- _Exercise description_
Lines with the word "existencias" in them are the ones to copy from the records.
┄┄┄┄┄┄┄┄┄┄
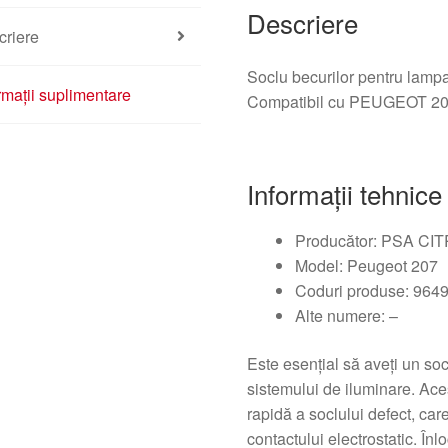
Descriere
criere
Soclu becurilor pentru lampa
rmații suplimentare
Compatibil cu PEUGEOT 207, a
Informații tehnice
Producător: PSA C
Model: Peugeot 207
Coduri produse: 964
Alte numere: –
Este esențial să aveți un soc
sistemului de iluminare. Ace
rapidă a soclului defect, ca
contactului electrostatic. Înl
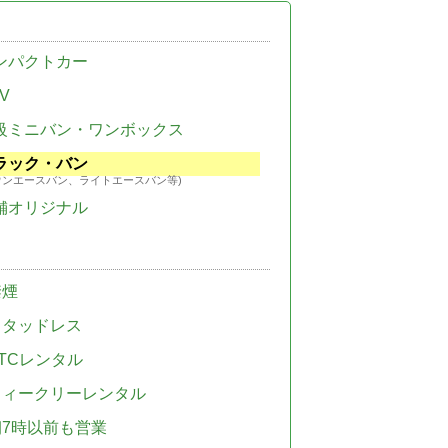
ンパクトカー
V
級ミニバン・ワンボックス
ラック・バン
ウンエースバン、ライトエースバン等)
舗オリジナル
禁煙
スタッドレス
TCレンタル
ウィークリーレンタル
朝7時以前も営業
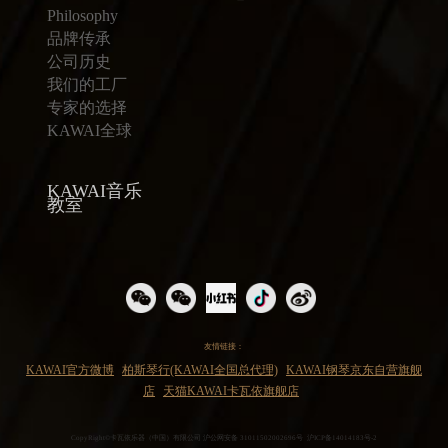
Philosophy
品牌传承
公司历史
我们的工厂
专家的选择
KAWAI全球
KAWAI音乐
教室
友情链接：
KAWAI官方微博
柏斯琴行(KAWAI全国总代理)
KAWAI钢琴京东自营旗舰
店
天猫KAWAI卡瓦依旗舰店
CopyRight©卡瓦依乐器（中国）有限公司
沪公网安备 31011502002696号
沪ICP备14014183号-2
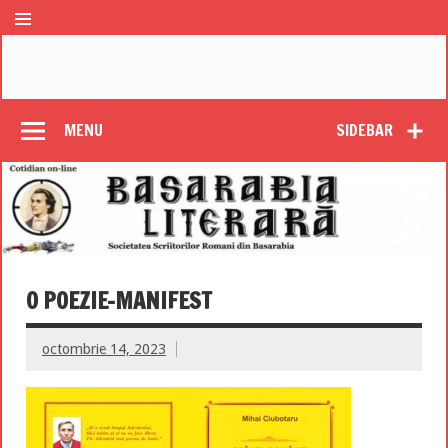
MENU
SIDEBAR
O POEZIE-MANIFEST
octombrie 14, 2023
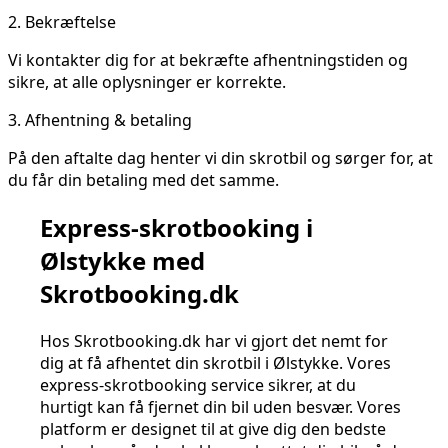
2.
Bekræftelse
Vi kontakter dig for at bekræfte afhentningstiden og
sikre, at alle oplysninger er korrekte.
3.
Afhentning & betaling
På den aftalte dag henter vi din skrotbil og sørger for, at
du får din betaling med det samme.
Express-skrotbooking i
Ølstykke med
Skrotbooking.dk
Hos Skrotbooking.dk har vi gjort det nemt for
dig at få afhentet din skrotbil i Ølstykke. Vores
express-skrotbooking service sikrer, at du
hurtigt kan få fjernet din bil uden besvær. Vores
platform er designet til at give dig den bedste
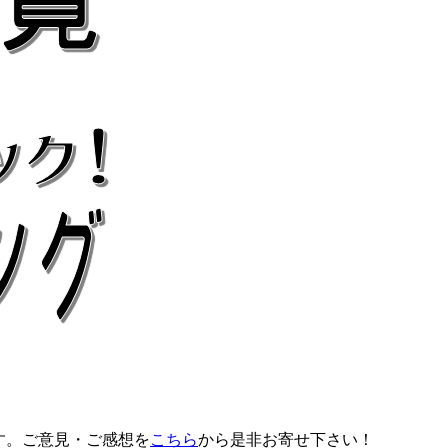
す。ご意見・ご感想を
こちら
から是非お寄せ下さい！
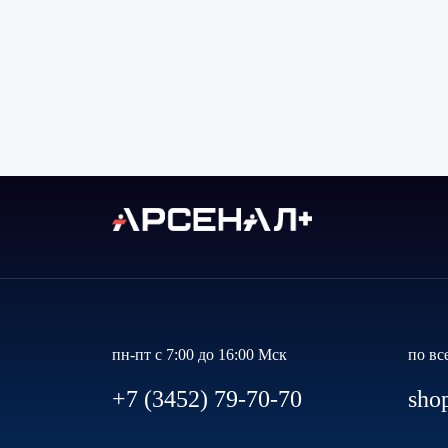
пн-пт с 7:00 до 16:00 Мск
по вс
+7 (3452) 79-70-70
sho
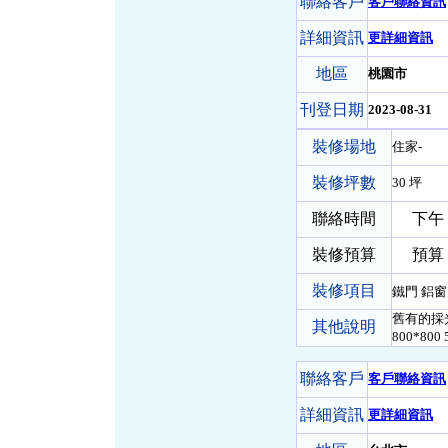
聯絡客戶
客戶聯絡資訊
詳細資訊
更詳細資訊
地區
桃園市
刊登日期
2023-08-31
裝修場地
住家-
裝修坪數
30 坪
聯絡時間
下午
裝修預算
預算 1
裝修項目
鐵門 鋁窗
舊有的採光
其他說明
800*80
聯絡客戶
客戶聯絡資訊
詳細資訊
更詳細資訊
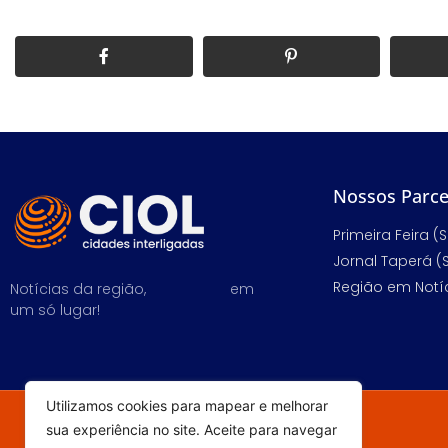
Nossos Parce
Primeira Feira (S
Jornal Taperá (
Região em Notíc
Notícias da região,
em
um só lugar!
Utilizamos cookies para mapear e melhorar
sua experiência no site. Aceite para navegar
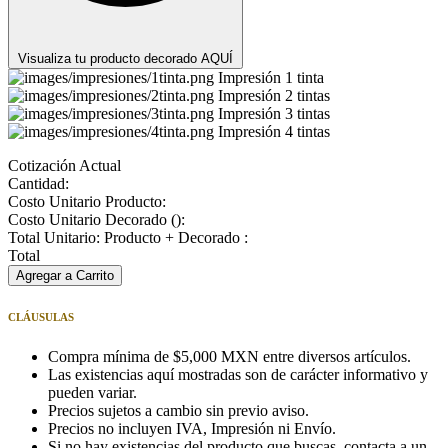
Visualiza tu producto decorado AQUÍ
Impresión 1 tinta
Impresión 2 tintas
Impresión 3 tintas
Impresión 4 tintas
Cotización Actual
Cantidad:
Costo Unitario Producto:
Costo Unitario Decorado (
):
Total Unitario: Producto + Decorado :
Total
Agregar a Carrito
CLÁUSULAS
Compra mínima de $5,000 MXN entre diversos artículos.
Las existencias aquí mostradas son de carácter informativo y
pueden variar.
Precios sujetos a cambio sin previo aviso.
Precios no incluyen IVA, Impresión ni Envío.
Si no hay existencias del producto que buscas, contacta a un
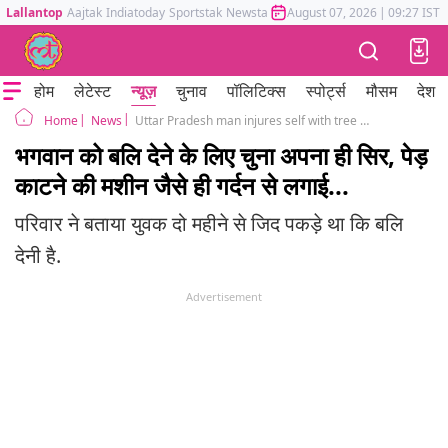
Lallantop
Aajtak
Indiatoday
Sportstak
Newstak
Mumbai Tak
August 07, 2026
Astrotak
|
09:27 IST
होम
लेटेस्ट
न्यूज़
चुनाव
पॉलिटिक्स
स्पोर्ट्स
मौसम
देश
News
Uttar Pradesh man injures self with tree cutting machineto please Lord Shiva
Home
भगवान को बलि देने के लिए चुना अपना ही सिर, पेड़
काटने की मशीन जैसे ही गर्दन से लगाई...
परिवार ने बताया युवक दो महीने से जिद पकड़े था कि बलि
देनी है.
Advertisement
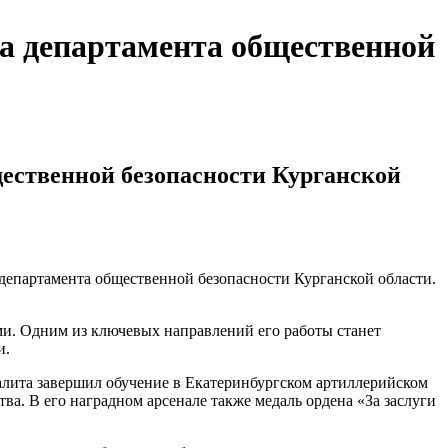
а департамента общественной
ественной безопасности Курганской
епартамента общественной безопасности Курганской области.
ми. Одним из ключевых направлений его работы станет
и.
лита завершил обучение в Екатеринбургском артиллерийском
тва. В его наградном арсенале также медаль ордена «За заслуги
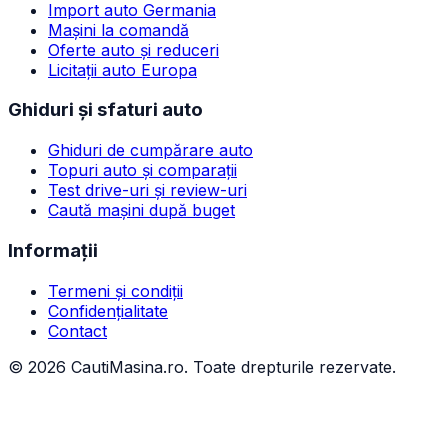
Import auto Germania
Mașini la comandă
Oferte auto și reduceri
Licitații auto Europa
Ghiduri și sfaturi auto
Ghiduri de cumpărare auto
Topuri auto și comparații
Test drive-uri și review-uri
Caută mașini după buget
Informații
Termeni și condiții
Confidențialitate
Contact
©
2026
CautiMasina.ro. Toate drepturile rezervate.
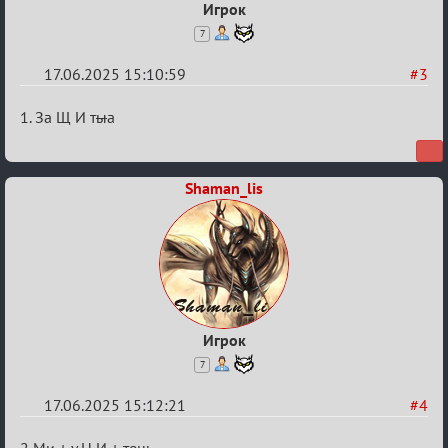
Игрок
7
17.06.2025 15:10:59
#3
Re:
1. За Щ И т
ы
а
"Сумеречные
загадки"
Shaman_lis
от
Ars
Goetia
Игрок
7
17.06.2025 15:12:21
#4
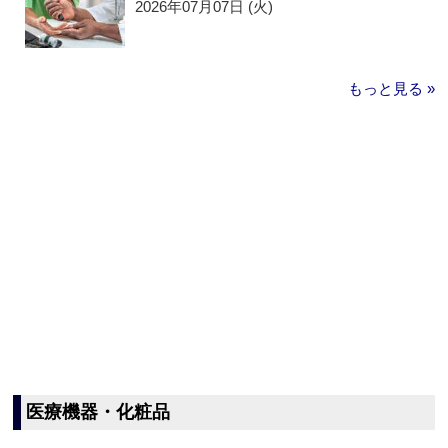
2026年07月07日 (火)
もっと見る »
医療機器・化粧品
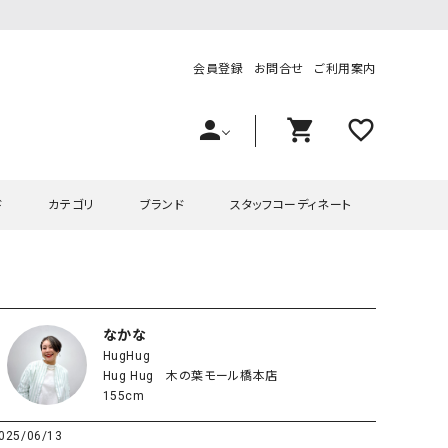
会員登録
お問合せ
ご利用案内
person
shopping_cart
favorite_outline
ド
カテゴリ
ブランド
スタッフコーディネート
プス
ハグハグ
ワンピース
OMEKASI（オメカシ）
ピース・チュニック
ラッピンナイン/アンジェリコルーチェ
チュニック
OMEKASI+（オメカシプラス
なかな
HugHug
ツ
hagumu（ハグム）
Number18（オハコ）
Hug Hug 木の葉モール橋本店
ペット・オーバーオール
her.（ハードット）
in the Market（インザマ
155cm
ート
and quarter（アンドクウォーター）
HUMS（ハムズ）
025/06/13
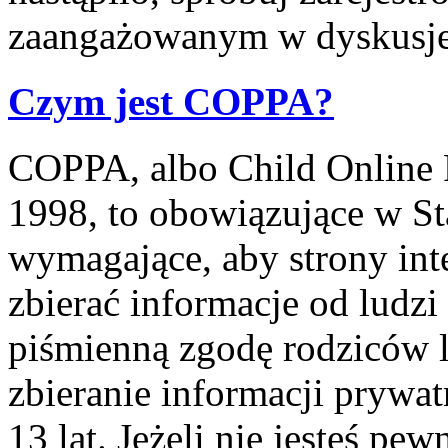
zaangażowanym w dyskusje
Czym jest COPPA?
COPPA, albo Child Online P
1998, to obowiązujące w S
wymagające, aby strony int
zbierać informacje od ludzi
piśmienną zgodę rodziców 
zbieranie informacji prywa
13 lat. Jeżeli nie jesteś pe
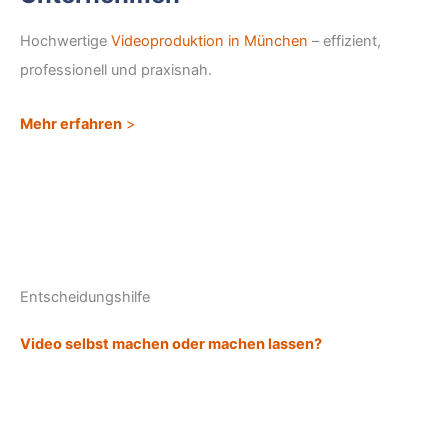
Hochwertige
Videoproduktion in München
– effizient,
professionell und praxisnah.
Mehr erfahren
>
Entscheidungshilfe
Video selbst machen oder machen lassen?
┄┄┄┄┄┄┄┄┄┄
- _Exercise response_
Las existencias aquí mostradas son de carácter informativo y
Si no hay existencias del producto que buscas, contacta a un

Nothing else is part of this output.